One could we may do is to select a good subset of classes and split train and test sets from these.
But we will attempt to use the full dataset,
we pass stratify=
to train_test_split
which will this way attempt
to maintain class support the same across the training and test sets.
xtrain, xtest, ytrain, ytest = train_test_split(glass.data, glass.target, test_size=0.2, stratify=glass.target)
We also know that sklearn
provides us with a simple neural network class,
no harm in trying it out.
By now we can guess what max_iter
, alpha=
and tol=
arguments are.
The solver=sgd
is stochastic gradient descent, where the default
is an optimizer with many other heuristics called adam
.
The hidden_layer_sizes=(20,)
means that we have a neural network
of $10$ input perceptrons/neurons in a layer, the number of features in or dataset;
$20$ perceptrons/neurons in a hidden layer that do the bulk of the processing;
and $6$ perceptrons/neurons in an output layer, one for each class.
The activetion=
is the activation function of the perceptrons to which we will return.

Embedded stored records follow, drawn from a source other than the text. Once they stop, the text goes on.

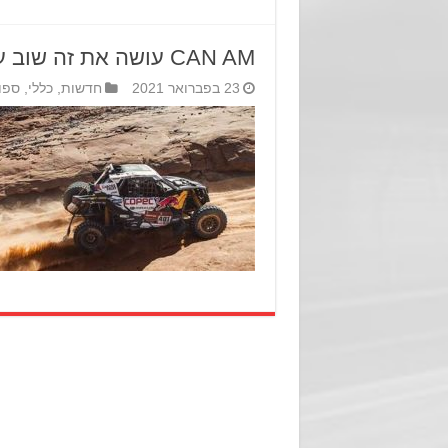
CAN AM עושה את זה שוב עם ה-MAVERICK X3
23 בפברואר 2021
חדשות
,
כללי
,
ספו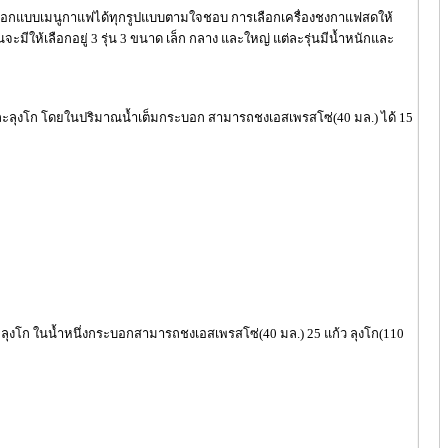
ามารถออกแบบเมนูกาแฟได้ทุกรูปแบบตามใจชอบ การเลือกเครื่องชงกาแฟสดให้
ะมีให้เลือกอยู่ 3 รุ่น 3 ขนาด เล็ก กลาง และใหญ่ แต่ละรุ่นมีน้ำหนักและ
ซ่และลุงโก โดยในปริมาณน้ำเต็มกระบอก สามารถชงเอสเพรสโซ่(40 มล.) ได้ 15
ลุงโก ในน้ำหนึ่งกระบอกสามารถชงเอสเพรสโซ่(40 มล.) 25 แก้ว ลุงโก(110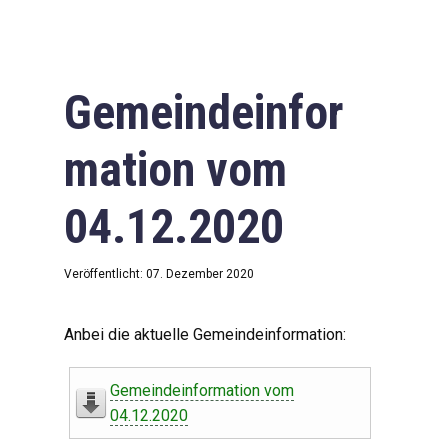
Gemeindeinfor
mation vom
04.12.2020
Veröffentlicht: 07. Dezember 2020
Anbei die aktuelle Gemeindeinformation:
Gemeindeinformation vom
04.12.2020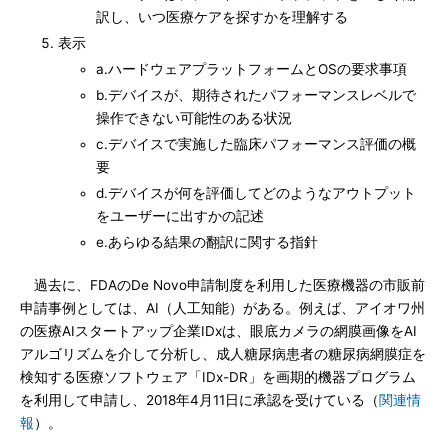
訳し、いつ医療ケアを探すかを理解する
表示
a.ハードウェアプラットフォームとOSの要求事項
b.デバイスが、期待されたパフォーマンスレベルで
操作できない可能性のある状況
c.デバイスで実施した臨床パフォーマンス評価の概
要
d.デバイスが何を評価してどのようなアウトプット
をユーザーに出すかの記述
e.あらゆる結果の翻訳に関する指針
過去に、FDAのDe Novo申請制度を利用した医療機器の市販前
申請事例としては、AI（人工知能）がある。例えば、アイオワ州
の医療AIスタートアップ企業IDxは、眼底カメラの網膜画像をAI
アルゴリズムを介して分析し、成人糖尿病患者の糖尿病網膜症を
検知する医療ソフトウェア「IDx-DR」を画期的機器プログラム
を利用して申請し、2018年4月11日に承認を受けている（
関連情
報
）。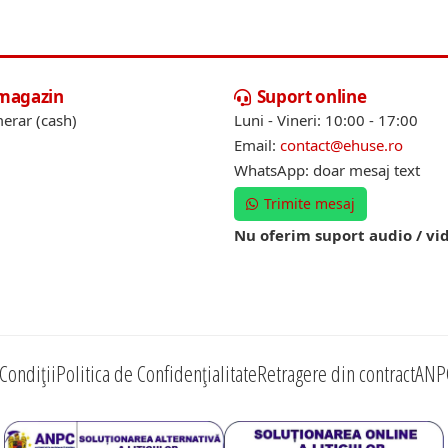
 magazin
Suport online
erar (cash)
Luni - Vineri: 10:00 - 17:00
Email:
contact@ehuse.ro
WhatsApp: doar mesaj text
Trimite mesaj
Nu oferim suport audio / vi
Condiții
Politica de Confidențialitate
Retragere din contract
ANP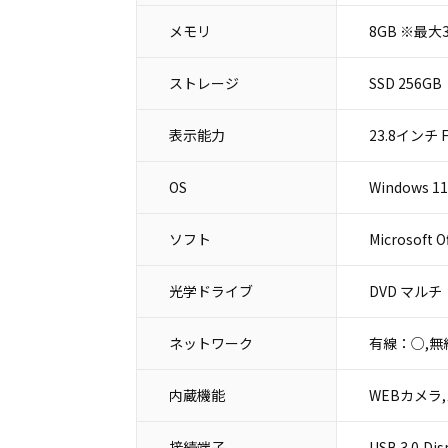
メモリ
8GB ※最大3
ストレージ
SSD 256GB
表示能力
23.8インチ Fu
OS
Windows 11 
ソフト
Microsoft O
光学ドライブ
DVD マルチ
ネットワーク
有線：○,無
内蔵機能
WEBカメラ
接続端子
USB 3.0,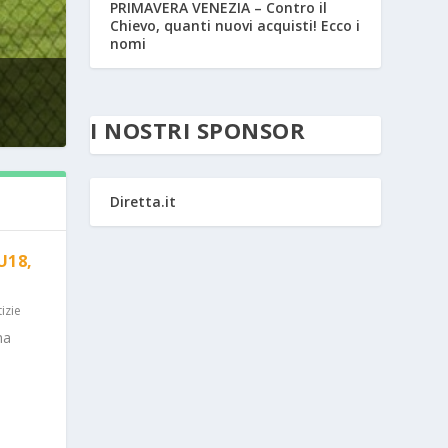
PRIMAVERA VENEZIA – Contro il
Chievo, quanti nuovi acquisti! Ecco i
nomi
I NOSTRI SPONSOR
Diretta.it
U18,
izie
ma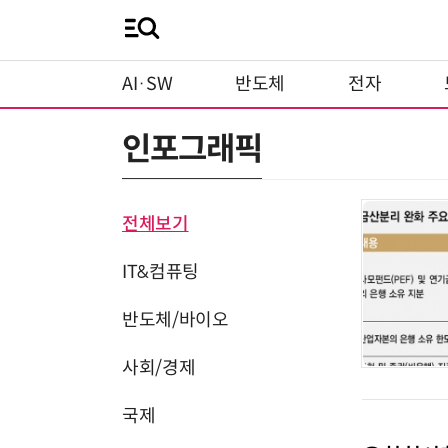
AI·SW
반도체
전자
인포그래픽
전체보기
IT&컴퓨팅
반도체/바이오
사회/경제
국제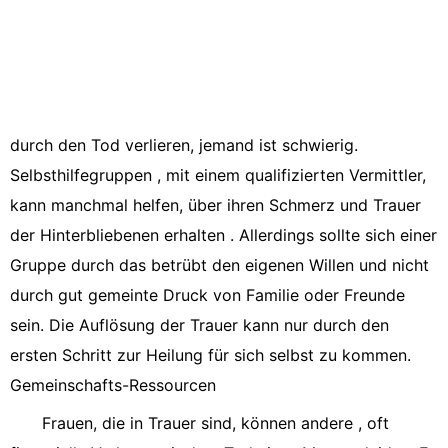
durch den Tod verlieren, jemand ist schwierig.
Selbsthilfegruppen , mit einem qualifizierten Vermittler,
kann manchmal helfen, über ihren Schmerz und Trauer
der Hinterbliebenen erhalten . Allerdings sollte sich einer
Gruppe durch das betrübt den eigenen Willen und nicht
durch gut gemeinte Druck von Familie oder Freunde
sein. Die Auflösung der Trauer kann nur durch den
ersten Schritt zur Heilung für sich selbst zu kommen.
Gemeinschafts-Ressourcen
Frauen, die in Trauer sind, können andere , oft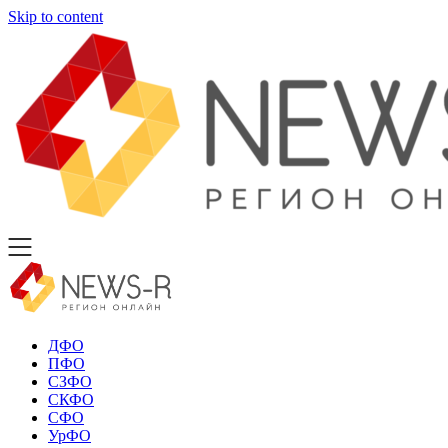
Skip to content
ДФО
ПФО
СЗФО
СКФО
СФО
УрФО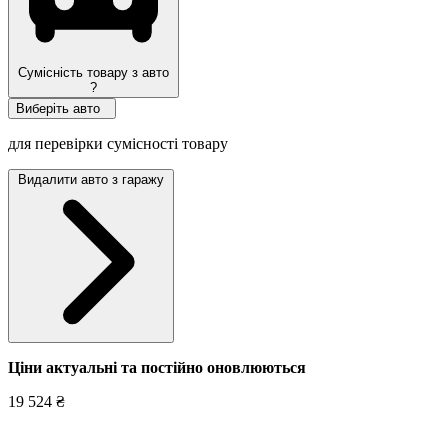
Сумісність товару з авто
?
Виберіть авто
для перевірки сумісності товару
Видалити авто з гаражу
Ціни актуальні та постійно оновл
юються
19 524 ₴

net = MLPClassifier(activation='relu', hidden_layer_sizes=(20,),
alpha=0.01, tol=0.001,
max_iter=500, solver='sgd')
param_dict = {
'alpha': [0.0001, 0.001, 0.01, 0.1, 1.0],
'tol': [0.001, 0.01, 0.1],
}
grid = GridSearchCV(net, param_dict, cv=5)
grid.fit(xtrain, ytrain)
grid.best_estimator_, grid.best_score_
Some models may not converge but the cross-validation should root them out. And the best model should be a converged network.
The score isn't bad but a classification report may give a better view of how a multilabel classifier performs.

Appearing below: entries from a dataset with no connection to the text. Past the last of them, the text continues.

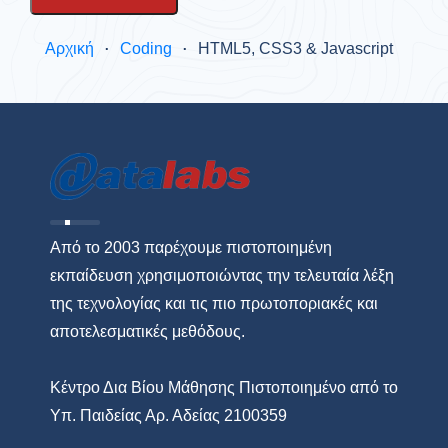
Αρχική
Coding
HTML5, CSS3 & Javascript
Από το 2003 παρέχουμε πιστοποιημένη
εκπαίδευση χρησιμοποιώντας την τελευταία λέξη
της τεχνολογίας και τις πιο πρωτοποριακές και
αποτελεσματικές μεθόδους.
Κέντρο Δια Βίου Μάθησης Πιστοποιημένο από το
Υπ. Παιδείας Αρ. Αδείας 2100359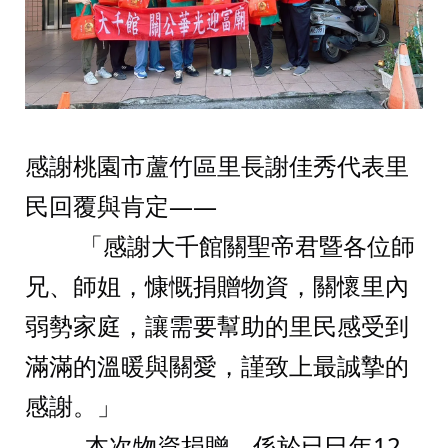
感謝桃園市蘆竹區里長謝佳秀代表里
民回覆與肯定——
         「感謝大千館關聖帝君暨各位師
兄、師姐，慷慨捐贈物資，關懷里內
弱勢家庭，讓需要幫助的里民感受到
滿滿的溫暖與關愛，謹致上最誠摯的
感謝。」
        本次物資捐贈，係於已巳年12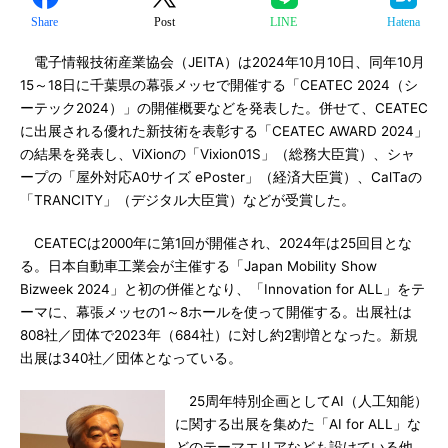
Share
Post
LINE
Hatena
電子情報技術産業協会（JEITA）は2024年10月10日、同年10月
15～18日に千葉県の幕張メッセで開催する「CEATEC 2024（シ
ーテック2024）」の開催概要などを発表した。併せて、CEATEC
に出展される優れた新技術を表彰する「CEATEC AWARD 2024」
の結果を発表し、ViXionの「Vixion01S」（総務大臣賞）、シャ
ープの「屋外対応A0サイズ ePoster」（経済大臣賞）、CalTaの
「TRANCITY」（デジタル大臣賞）などが受賞した。
CEATECは2000年に第1回が開催され、2024年は25回目とな
る。日本自動車工業会が主催する「Japan Mobility Show
Bizweek 2024」と初の併催となり、「Innovation for ALL」をテ
ーマに、幕張メッセの1～8ホールを使って開催する。出展社は
808社／団体で2023年（684社）に対し約2割増となった。新規
出展は340社／団体となっている。
25周年特別企画としてAI（人工知能）
に関する出展を集めた「AI for ALL」な
どのテーマエリアなども設けている他、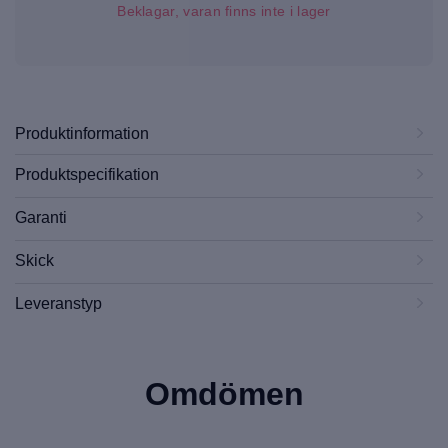
Beklagar, varan finns inte i lager
Produktinformation
Produktspecifikation
Garanti
Skick
Leveranstyp
Omdömen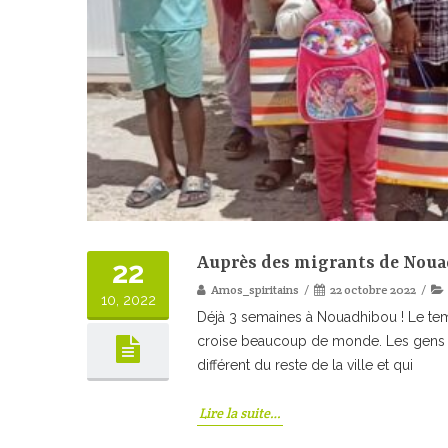
Auprès des migrants de Noua
22
Amos_spiritains
22 octobre 2022
10, 2022
Déjà 3 semaines à Nouadhibou ! Le temp
croise beaucoup de monde. Les gens vien
différent du reste de la ville et qui
Lire la suite…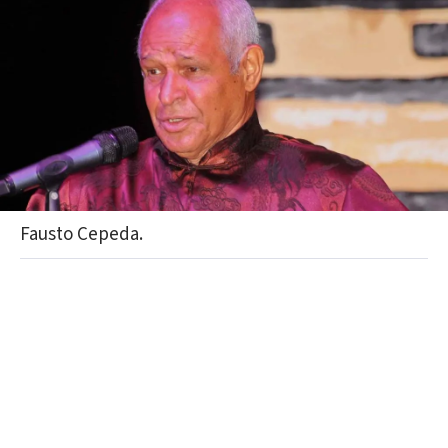
Fausto Cepeda.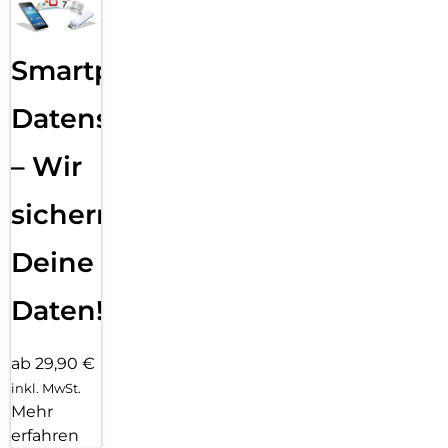
Smartphone
Datensicherung
– Wir
sichern
Deine
Daten!
ab 29,90 €
inkl. MwSt.
Mehr
erfahren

y_hat = grid.best_estimator_.predict(xtest)
print(classification_report(ytest, y_hat, target_names=glass.target_names, zero_division=0))

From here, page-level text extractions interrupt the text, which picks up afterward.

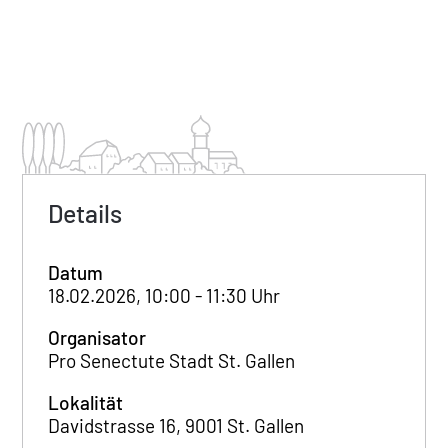
Details
Datum
18.02.2026, 10:00 - 11:30 Uhr
Organisator
Pro Senectute Stadt St. Gallen
Lokalität
Davidstrasse 16, 9001 St. Gallen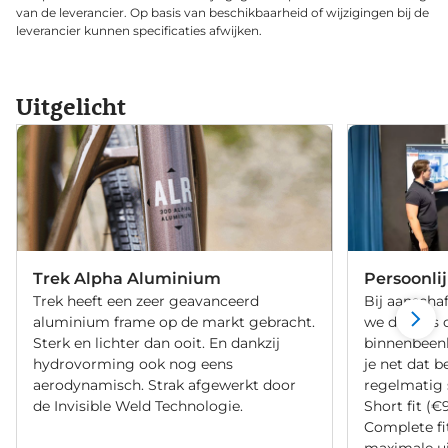
van de leverancier. Op basis van beschikbaarheid of wijzigingen bij de
leverancier kunnen specificaties afwijken.
Uitgelicht
Trek Alpha Aluminium
Persoonli
Trek heeft een zeer geavanceerd
Bij aanschaf
aluminium frame op de markt gebracht.
we de fiets 
Sterk en lichter dan ooit. En dankzij
binnenbeenle
hydrovorming ook nog eens
je net dat b
aerodynamisch. Strak afgewerkt door
regelmatig 
de Invisible Weld Technologie.
Short fit (€
Complete fi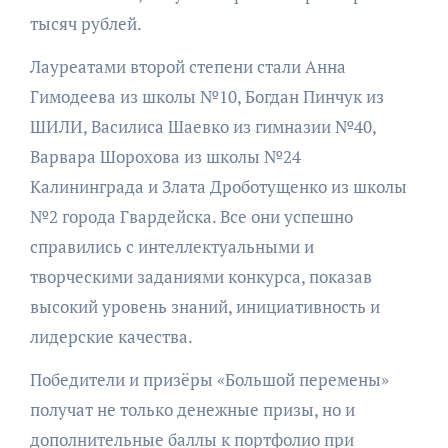
тысяч рублей.
Лауреатами второй степени стали Анна
Гимодеева из школы №10, Богдан Пинчук из
ШИЛИ, Василиса Шаевко из гимназии №40,
Варвара Шорохова из школы №24
Калининграда и Злата Дроботущенко из школы
№2 города Гвардейска. Все они успешно
справились с интеллектуальными и
творческими заданиями конкурса, показав
высокий уровень знаний, инициативность и
лидерские качества.
Победители и призёры «Большой перемены»
получат не только денежные призы, но и
дополнительные баллы к портфолио при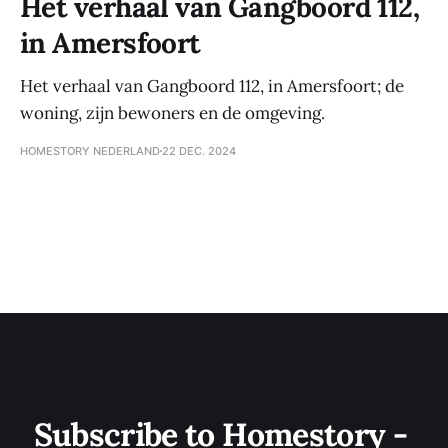
Het verhaal van Gangboord 112,
in Amersfoort
Het verhaal van Gangboord 112, in Amersfoort; de
woning, zijn bewoners en de omgeving.
HOMESTORY NEDERLAND
22 DEC. 2024
Subscribe to Homestory - 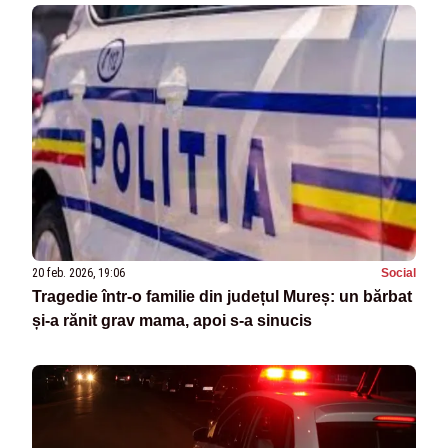
20 feb. 2026, 19:06
Social
Tragedie într-o familie din județul Mureș: un bărbat
și-a rănit grav mama, apoi s-a sinucis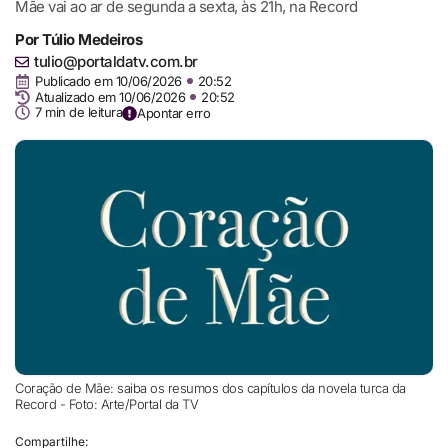
Mãe vai ao ar de segunda a sexta, às 21h, na Record
Por
Túlio Medeiros
tulio@portaldatv.com.br
Publicado em
10/06/2026
20:52
Atualizado em 10/06/2026
20:52
7 min de leitura
Apontar erro
Coração de Mãe: saiba os resumos dos capítulos da novela turca da
Record - Foto: Arte/Portal da TV
Compartilhe: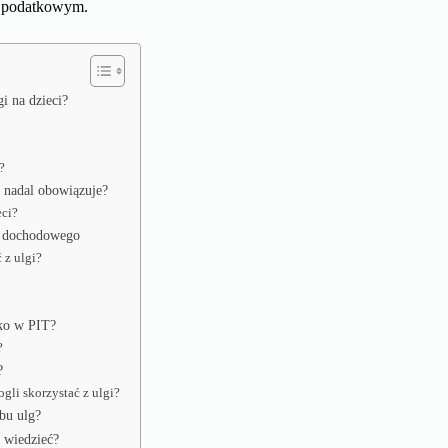
u podatkowym.
i na dzieci?
?
u nadal obowiązuje?
eci?
um dochodowego
 z ulgi?
cko w PIT?
?
?
gli skorzystać z ulgi?
bu ulg?
 wiedzieć?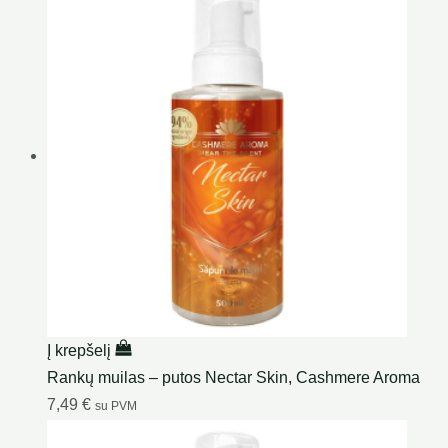
Į krepšelį
Rankų muilas – putos Nectar Skin, Cashmere Aroma
7,49
€
su PVM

When the support is low, we may have cases with zero precision or recall,
which in turn will make a zero F1
score due to a division by zero.
That is the reason we added zero_division=0
above to prevent zero division warnings.
And a confusion matrix may give further information.
mat = confusion_matrix(ytest, y_hat)
fig, ax = plt.subplots(figsize=(12, 12))
cax = ax.matshow(mat, cmap='summer')
ticks = np.arange(0, len(glass.target_names))
ax.set_xticks(ticks)
ax.set_yticks(ticks)
ax.set_xticklabels(glass.target_names, rotation=45, ha='right')
ax.set_yticklabels(glass.target_names, rotation=45, ha='right')
ax.set_ylabel('true label')
ax.set_xlabel('predicted label')
ax.xaxis.set_ticks_position('bottom')
for i in range(mat.shape[0]):
for j in range(mat.shape[1]):
ax.text(j, i, mat[i, j], ha='center', va='center')
From the above we learned one of the most important details about neural networks: since weights are updated based on classification errors between expected and predicted classes, if we have classes with very little support the network will often fail at classifying them.
As we get collect more data the effect of classes with smaller support diminishes. Neural Nets work in similar fashion to us, humans, you cannot show a person 2 paintings by Titian and then 200 painting not by Titian and expect her to be an expert at identifying Titian's work. ANNs work best the more data you have and the more diverse the data is.
For the glass data we'll leave as an exercise trying out a Random Forest, that model is very good at digging out classes with small support (contrary to decision trees!). But for now let's understand more about ANNs.